I write my own function in Python. The function is very simple and below you can see data and function:
data_1 = {'id':['1','2','3','4','5'],
'name': ['Company1', 'Company1', 'Company3', 'Company4', 'Company5'],
'employee': [10, 3, 5, 1, 0],
'sales': [100, 30, 50, 200, 0],
}
df = pd.DataFrame(data_1, columns = ['id','name', 'employee','sales'])
threshold_1=40
threshold_2=50
And the function is written below:
def my_function(employee,sales):
conditions = [
(sales == 0 ),
(sales < threshold_1),
(sales >= threshold_1 & employee <= threshold_2)]
values = [0, sales*2, sales*4]
sales_estimation = np.select(conditions, values)
return (sales_estimation)
df['new_column'] = df.apply(lambda x: my_function(x.employee,x.sales), axis=1)
df
So this function works well and gives the expected result.
Now I want to make the same function but with vectorized operation across Pandas Series.

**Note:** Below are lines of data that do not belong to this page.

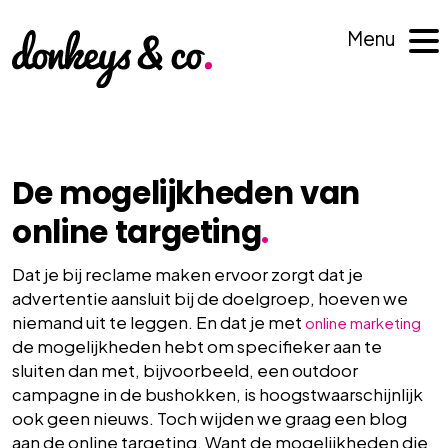
Menu
De mogelijkheden van
online targeting
.
Dat je bij reclame maken ervoor zorgt dat je
advertentie aansluit bij de doelgroep, hoeven we
niemand uit te leggen. En dat je met
online marketing
de mogelijkheden hebt om specifieker aan te
sluiten dan met, bijvoorbeeld, een outdoor
campagne in de bushokken, is hoogstwaarschijnlijk
ook geen nieuws. Toch wijden we graag een blog
aan de online targeting. Want de mogelijkheden die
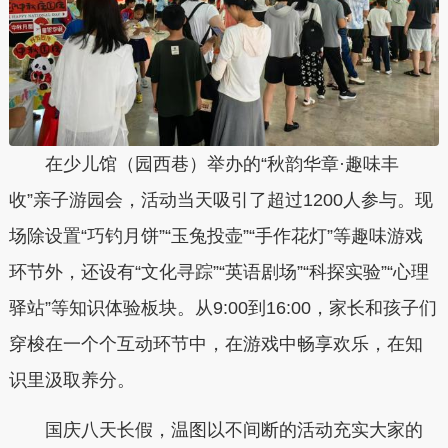
在少儿馆（园西巷）举办的“秋韵华章·趣味丰
收”亲子游园会，活动当天吸引了超过1200人参与。现
场除设置“巧钓月饼”“玉兔投壶”“手作花灯”等趣味游戏
环节外，还设有“文化寻踪”“英语剧场”“科探实验”“心理
驿站”等知识体验板块。从9:00到16:00，家长和孩子们
穿梭在一个个互动环节中，在游戏中畅享欢乐，在知
识里汲取养分。
国庆八天长假，温图以不间断的活动充实大家的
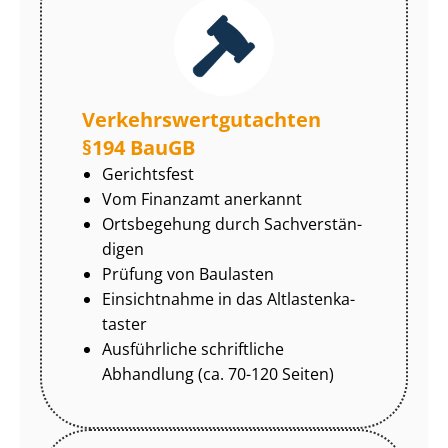
Ver­kehrs­wert­gut­ach­ten
§194 BauGB
Gerichtsfest
Vom Finanzamt anerkannt
Ortsbegehung durch Sach­ver­stän­
di­gen
Prüfung von Baulasten
Einsichtnahme in das Alt­las­ten­ka­
tas­ter
Ausführliche schriftliche
Abhandlung (ca. 70-120 Seiten)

I need to have this function because vectorized operation decreases the time for executing. For this reason, I wrote this function but the function is not working.
def my_function1(
pandas_series:pd.Series
)-> pd.Series:
"""
Vectorized operation across Pandas Series
"""
conditions = [
(sales == 0 ),
(sales < threshold_1),
(sales >= threshold_1 & employee <= threshold_2)]
values = [0, sales*2, sales*4]
sales_estimation = np.select(conditions, values)
return sales_estimation
df['new_column_1']=my_function1(data['employee','sales'])
Probably my error is related to the input parameters of this function. So can anybody help me how to solve this problem and make my_function1 functional?